3
votes

I am trying to copy an avro file to redshift using the COPY command. The file has a column that is of the type:

{'name': 'timestamp', 'type': ['null', {'logicalType': 'timestamp-millis', 'type': 'long'}]}],

Redshift variable type: "timestamp" timestamptz

When I run the following command copy if fails:

COPY table_name 
from 'fil_path.avro' 
iam_role 'the_role' 
FORMAT AS avro 'auto' 

raw field value: 1581306474335

Invalid timestamp format or value [YYYY-MM-DD HH24:MI:SSOF]

However If I add the following line It works:

timeformat 'epochmillisecs'

I tried to put my timestamp in microseconds which should be the base supported epoch resolution but it fails as well, and didn't find an appropriate name (epochmicrosecs didn't seem to do the job). My question is why is it so?

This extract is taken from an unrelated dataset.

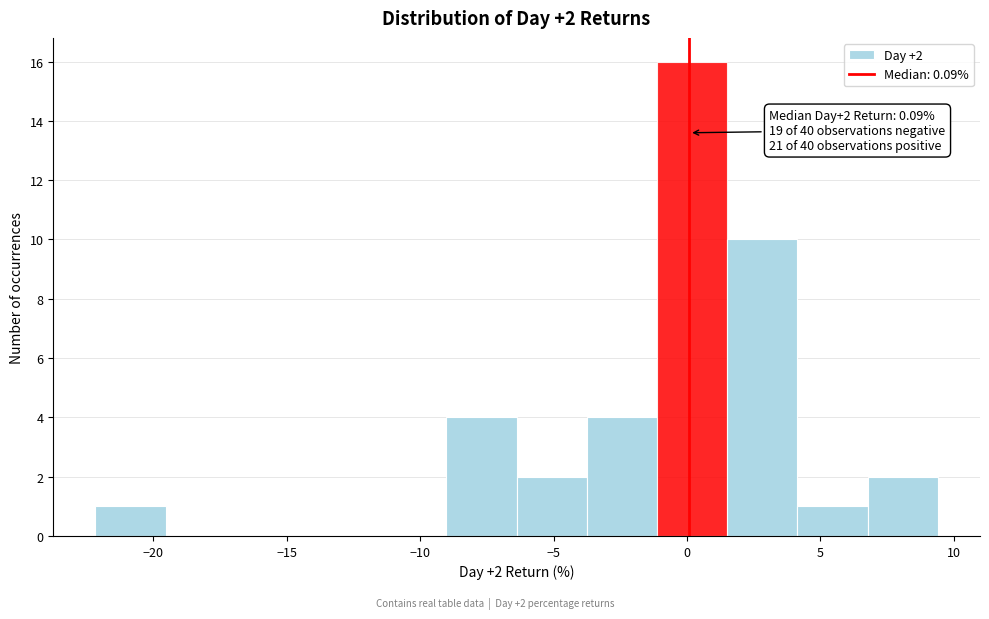

Which range on the x-axis has the tallest bar?

-1.0 to 1.5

Furthermore I have another field that is causing some problem. A date field which apparently is saved as a number of days in the avro file (7305) that gives the following error:

Redshift variable type: "birthdate" date

avro: 'date_of_birth', 'type': ['null', {'type': 'int', 'logicalType': 'date'}]}

Invalid Date Format - length must be 10 or more

1
I have no clue as of why my solution works. I had the same problem (date as number of days after epoch). I passed the date as text '2020-02-01' and it worked. - Gabber

1 Answers

0
votes

Firstly, about the Time Format:

As Docs states:

COPY command attempts to implicitly convert the strings in the source data to the data type of the target column. If you need to specify a conversion that is different from the default behavior, or if the default conversion results in errors, you can manage data conversions by specifying the following parameters.

First Solution:

Redshift Doesn't Recognize epoch time by default to be able to convert it to the format of TimeStamp as a result it can't extract year, month, day..etc from the epoch time to put them in the TimeStamp Format, as stated by the Docs:

If your source data is represented as epoch time, that is the number of seconds or milliseconds since January 1, 1970, 00:00:00 UTC, specify 'epochsecs' or 'epochmillisecs'.

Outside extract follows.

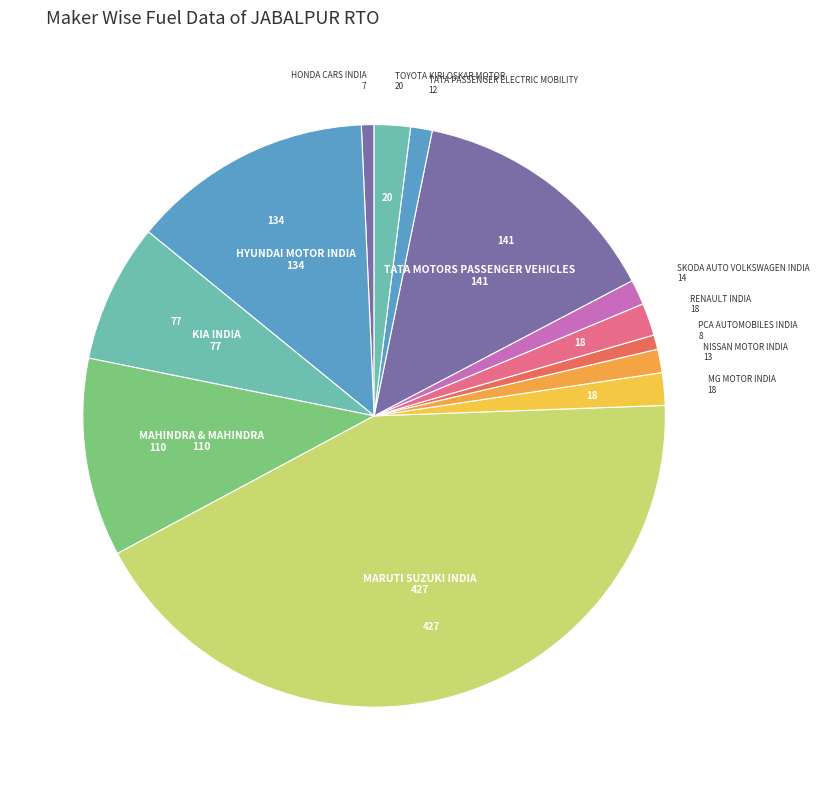

How many slices are in this pie chart?

13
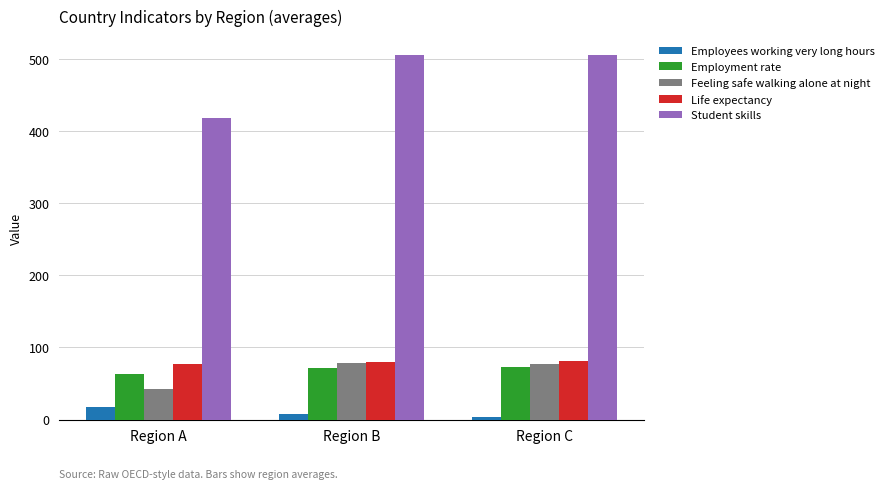

Which series changed the most between Region A and Region C?

Student skills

This is the supported Formats that Redshift can convert Using automatic recognition.

  • TimeStamp needs the format to be as YYYYMMDD HHMISS = 19960108 040809 to be able to extract it right, that's what the error state Invalid timestamp format or value [YYYY-MM-DD HH24:MI:SSOF], while epoch time format is just seconds or milliseconds since January 1, 1970 that it doesn't understand how to extract it's values from.
  • microseconds isn't supported as a parameter for TIMEFORMAT in Redshift.

Second Solution:

  1. You won't need to pass TIMEFORMAT to the COPY command, but you will insert epoch time in your staging tables as VARCHAR or TEXT.
  2. Then, when inserting epoch time from your staging tables into the schema tables convert it like this: TIMESTAMP 'epoch' + epoch_time/1000 * interval '1 second' AS time

Secondly, about date field:

  • DATE data type is specified as Calendar date (year, month, day) as stated by the Docs, As a result it can't be the number of days or be less than 10 characters in length (as 2021-03-04) and that's what the error tell us Invalid Date Format - length must be 10 or more.

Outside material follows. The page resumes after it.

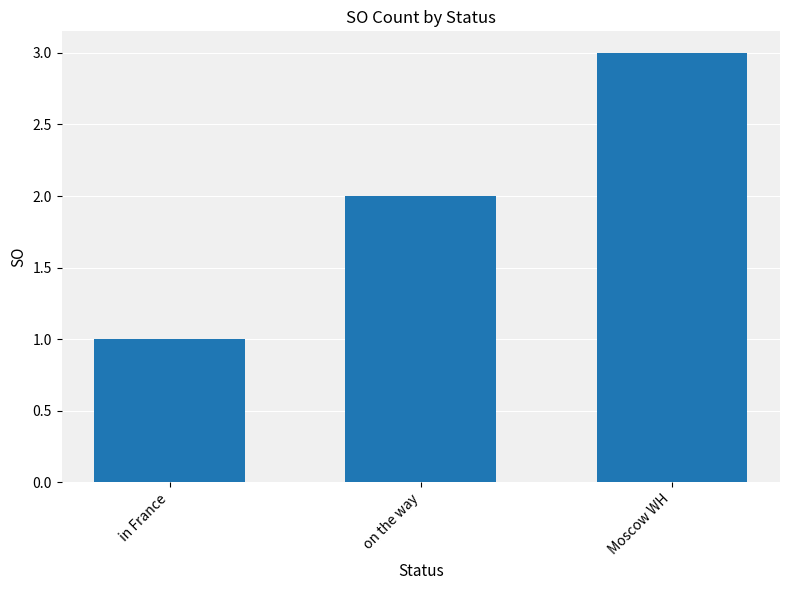

Does the chart contain stacked bars?

No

The solution for Date field:

  1. You need to do a work-around, by passing the number of days as a VARCHAR or text to your staging tables.
  2. When loading the schema tables from the staging tables, apply Data cleaning by convert number of days to a DATE using TOCHAR: TO_DATE(TO_CHAR(number of days, '9999-99-99'),'YYYY-MM-DD')
  • As a result, number of days will be a valid DATE in your schema tables.